(NEW YORK) -- A woman who was allegedly sexually abused as a child by Jeffrey Epstein is asking the U.S. Supreme Court to overturn an appeals court ruling that, if allowed to stand, would end her years-long challenge to federal prosecutors' once-secret deal with the deceased sex offender, which in 2008 allowed Epstein to avoid federal charges involving more than 30 underage victims.
"The nation's highest court should review this 'national disgrace' and bring some measure of justice by overturning the decision," wrote attorneys for Courtney Wild in a petition to the Supreme Court this week. "The importance of this case to crime victims -- and to the public -- cannot be overstated."
Wild's lawyers contend that the case presents a "now-or-never opportunity" for the Supreme Court to decide whether the government's "covert practices" that concealed the Epstein deal from his victims violated the federal Crime Victims' Rights Act.
"Courtney's rights were intentionally violated by our government, and we are now asking our United States Supreme Court to take this important case and finally bring the justice Courtney has been seeking, which will forever forbid the government from working in secret against victims, no matter how wealthy and powerful the criminal might be," said Brad Edwards, one of Wild's attorneys.
Wild, 33, sued the U.S. Justice Department in 2008, demanding information from federal prosecutors about their investigation of Epstein, a multimillionaire financier who allegedly sexually abused dozens of underage girls, including Wild, at his waterfront mansion on Florida's Palm Beach Island.
Wild's legal action forced the government to admit that the U.S. Attorney's Office in Miami had already reached a confidential deal with Epstein several months earlier, without informing the alleged victims. Over 12 years of litigation, Wild's case ultimately exposed details of the secret negotiations between prosecutors and Epstein's high-priced legal team that led to the controversial agreement.
"Without our case, probably no one would have seen the non-prosecution agreement, the secret agreement," Edwards said. "Without that action, nobody would have known just how bad [Epstein] and his other co-conspirators were. No one would have ever understood the whole story."
But the 11th Circuit Court of Appeals ruled in April, in a 7-4 decision, that Wild's case never should have been allowed to proceed.
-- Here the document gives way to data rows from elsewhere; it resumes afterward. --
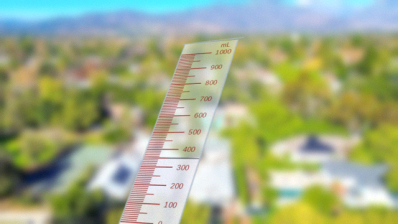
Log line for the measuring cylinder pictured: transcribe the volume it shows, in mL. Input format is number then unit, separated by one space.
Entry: 350 mL
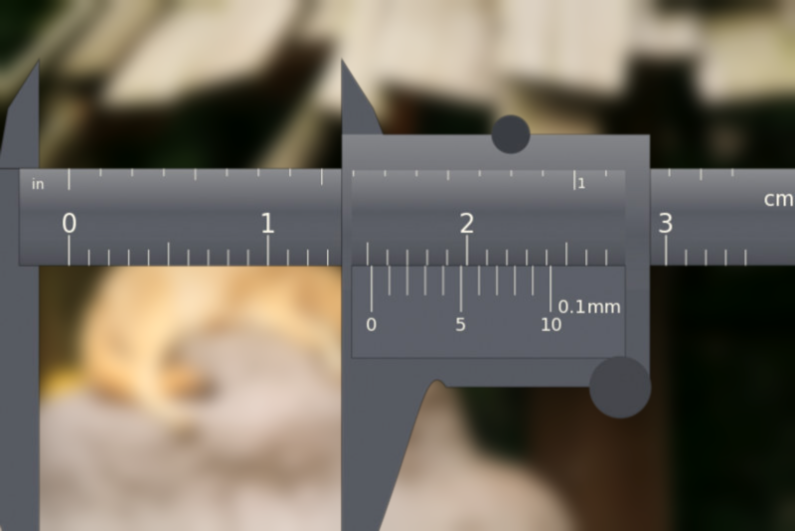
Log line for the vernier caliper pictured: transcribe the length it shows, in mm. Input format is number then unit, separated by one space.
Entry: 15.2 mm
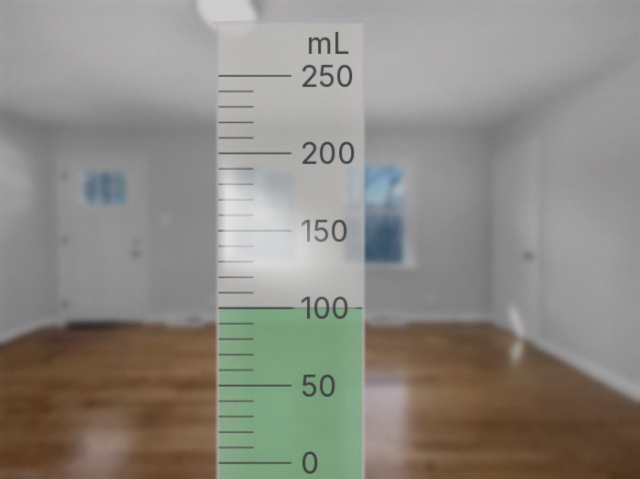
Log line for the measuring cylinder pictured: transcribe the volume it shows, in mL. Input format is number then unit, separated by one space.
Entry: 100 mL
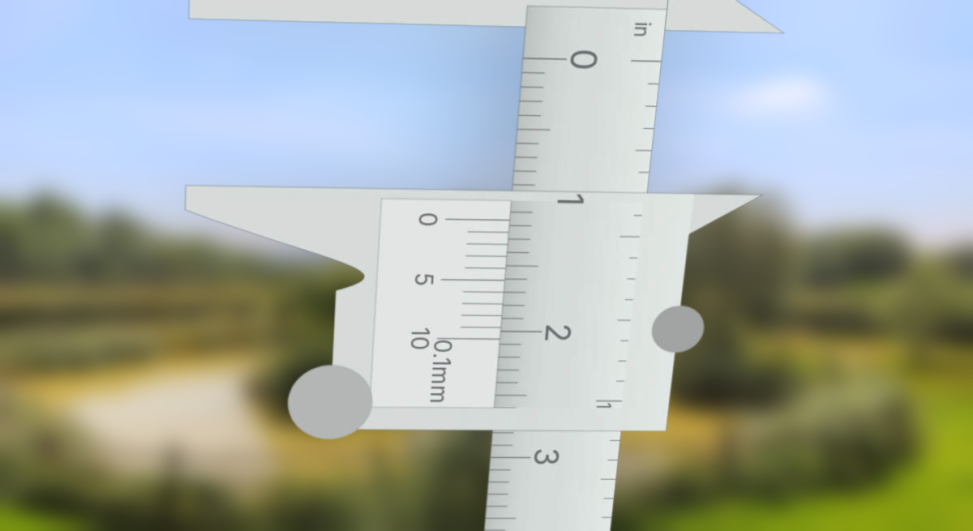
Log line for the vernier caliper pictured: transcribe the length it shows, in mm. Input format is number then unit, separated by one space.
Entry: 11.6 mm
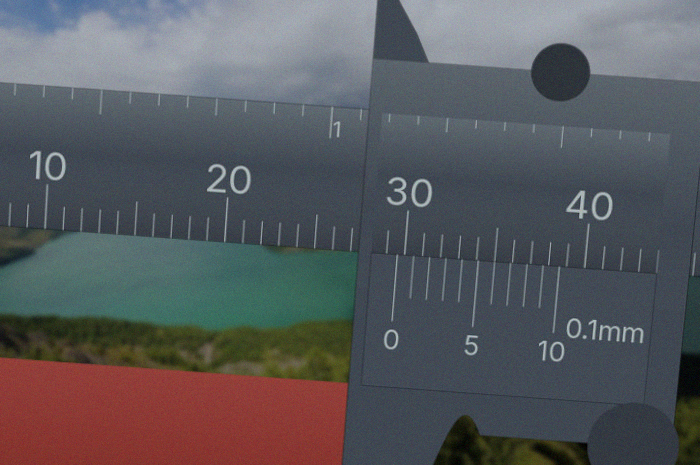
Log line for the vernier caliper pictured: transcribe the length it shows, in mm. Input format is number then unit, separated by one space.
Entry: 29.6 mm
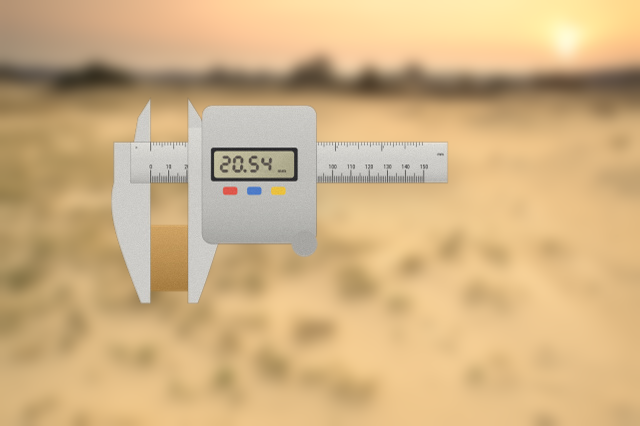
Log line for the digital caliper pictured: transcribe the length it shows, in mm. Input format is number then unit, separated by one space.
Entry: 20.54 mm
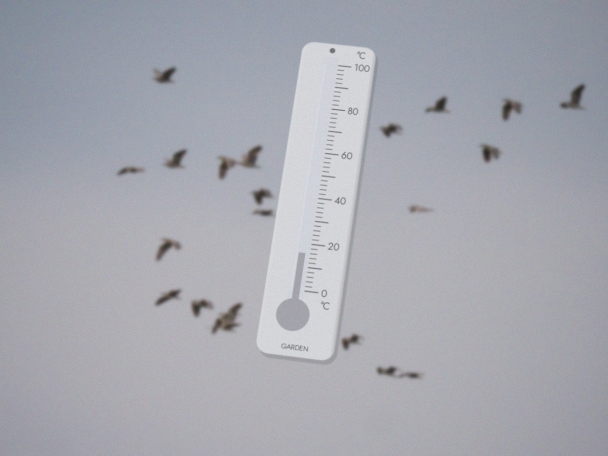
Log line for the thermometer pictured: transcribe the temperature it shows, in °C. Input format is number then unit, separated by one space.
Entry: 16 °C
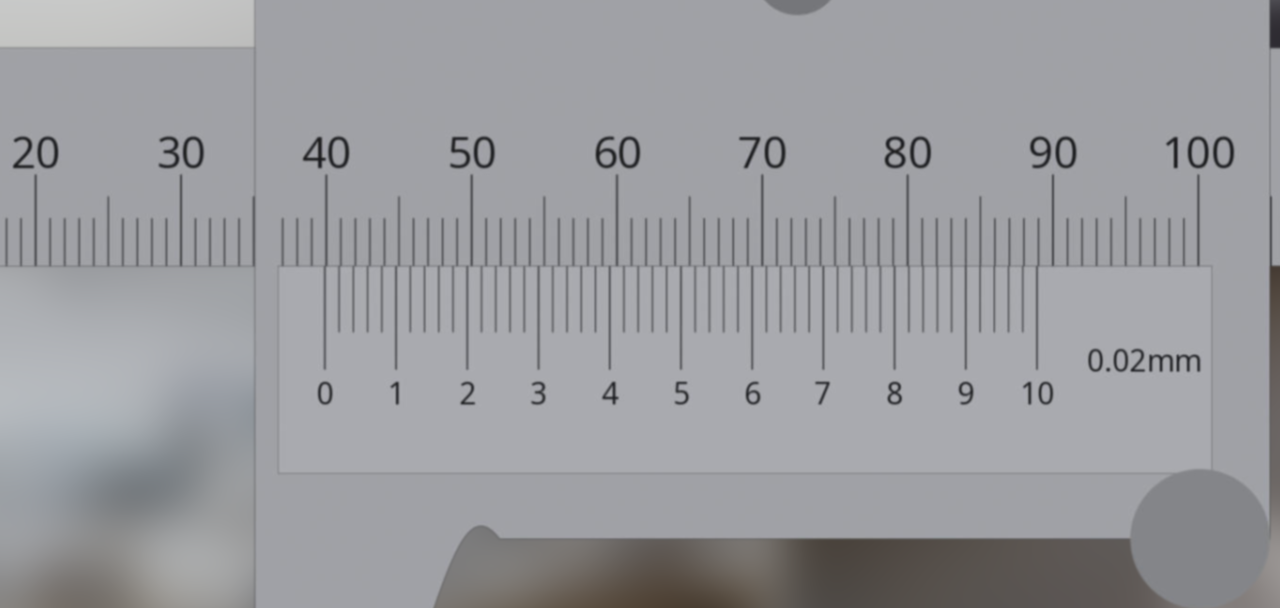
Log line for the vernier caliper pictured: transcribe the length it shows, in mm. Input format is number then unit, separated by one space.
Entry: 39.9 mm
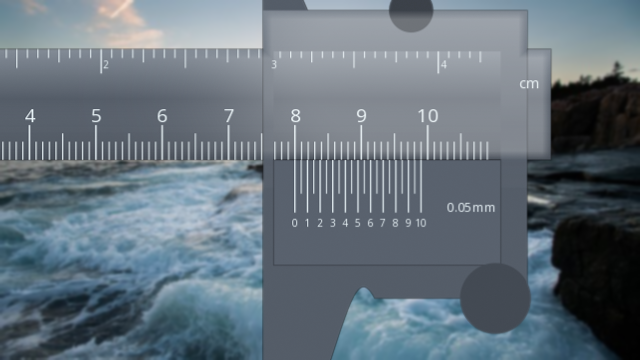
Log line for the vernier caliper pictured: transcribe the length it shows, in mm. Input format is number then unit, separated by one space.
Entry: 80.0 mm
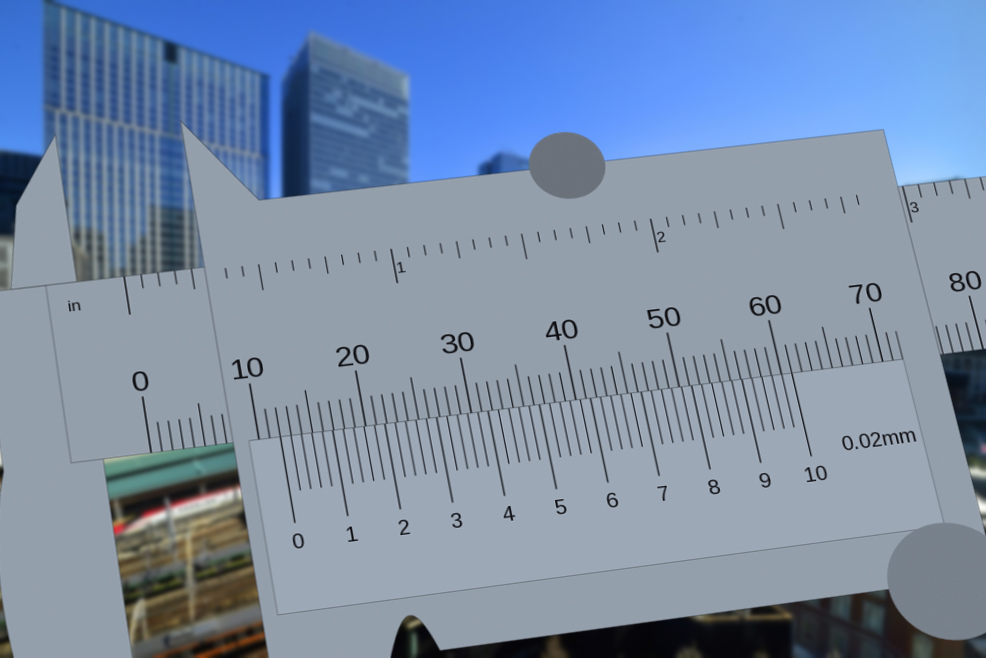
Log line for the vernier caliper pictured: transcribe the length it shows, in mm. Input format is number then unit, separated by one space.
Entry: 12.0 mm
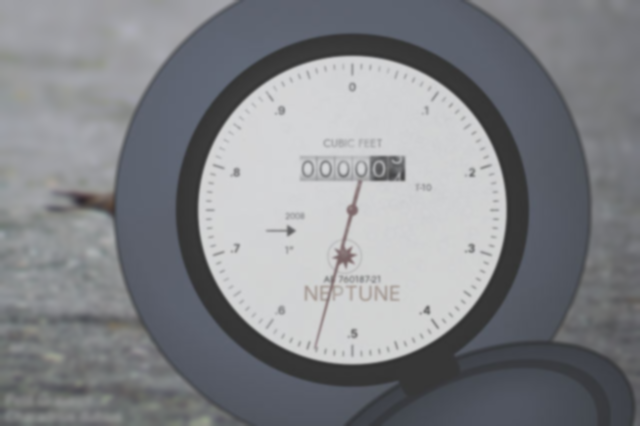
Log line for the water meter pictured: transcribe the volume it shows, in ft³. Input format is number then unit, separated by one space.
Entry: 3.54 ft³
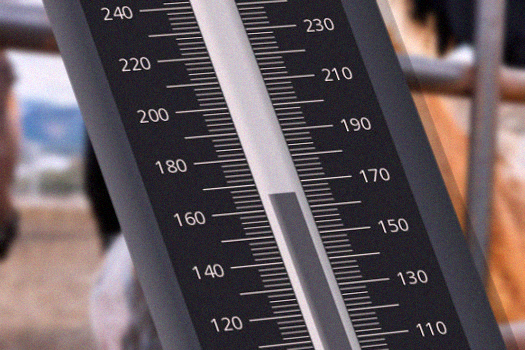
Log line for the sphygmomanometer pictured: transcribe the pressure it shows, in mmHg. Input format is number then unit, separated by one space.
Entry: 166 mmHg
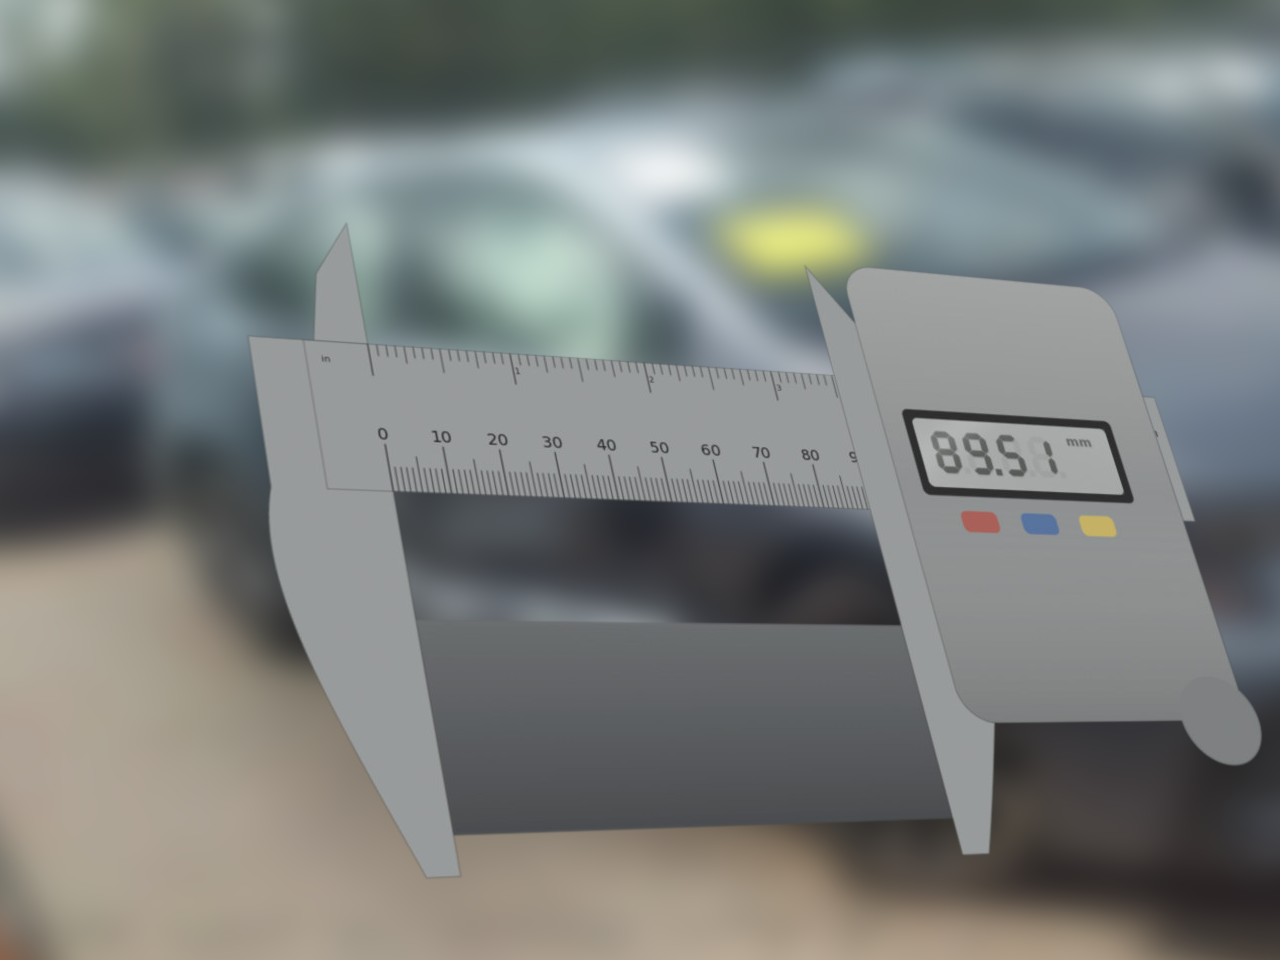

The majority of judges concluded that the Crime Victims' Rights Act (CVRA), enacted by Congress in 2004, did not permit her to sue the Justice Department over Epstein's so-called "sweetheart deal" in the absence of an existing criminal prosecution.
Federal prosecutors drafted a 53-page indictment of Epstein in 2007 but never filed it, opting to forgo federal prosecution in exchange for Epstein's guilty pleas to two prostitution-related charges in Palm Beach County Court. Instead of facing a potential sentence between 14 and 17 years, Epstein served 13 months in the private wing of a county jail, much of that time on work release that allowed him to spend up to 16 hours a day at his West Palm Beach office, before he was released in 2009.
"Because the [federal] government never filed charges against Epstein, there was no pre-existing proceeding in which Ms. Wild could have moved for relief under the CVRA, and the Act does not sanction her stand-alone suit," U.S. Circuit Judge Kevin Newsom wrote in the court's majority opinion.
Newsom acknowledged that the court's decision left Wild and other alleged Epstein victims "largely empty handed" and without any remedy for the U.S. government's alleged mistreatment of Epstein's victims. Wild had argued for years that the Epstein deal, which also conferred limited immunity to any alleged co-conspirators, should be declared illegal and torn up.
"We have the profoundest sympathy for Ms. Wild and others like her, who suffered unspeakable horror at Epstein's hands, only to be left in the dark -- and, so it seems, affirmatively misled -- by government attorneys," Newsom wrote in April. "Shameful all the way around. The whole thing makes me sick."
In arguing for the Supreme Court to step in, Wild's lawyers contend that the appeals court decision effectively frees the government "to dispense with victims' rights and orchestrate clandestine deals without affording victims any rights under the CVRA."
"Unless the decision from the 11th Circuit is overturned, the Justice Department will have a blueprint for keeping all sorts of negotiations secret -- to the detriment of victims and the public understanding how cases are being resolved," said Paul Cassell, another of Wild's attorneys.
Wild, now a mother of two, was present in a Manhattan courtroom in July of 2019, when Epstein made his first appearance after being charged by federal authorities in New York with conspiracy and child sex trafficking. Epstein died a month later by apparent suicide while being held in New York City's Metropolitan Correctional Center. But Wild and her lawyers contend that her case against the federal government should not end with Epstein's death.
"All we have ever wanted is to make sure that there are basic rights for victims like myself," Wild told ABC News in a statement. "My final hope in this fight is with the United States Supreme Court, who I hope and pray will take my case and right the wrong that was done."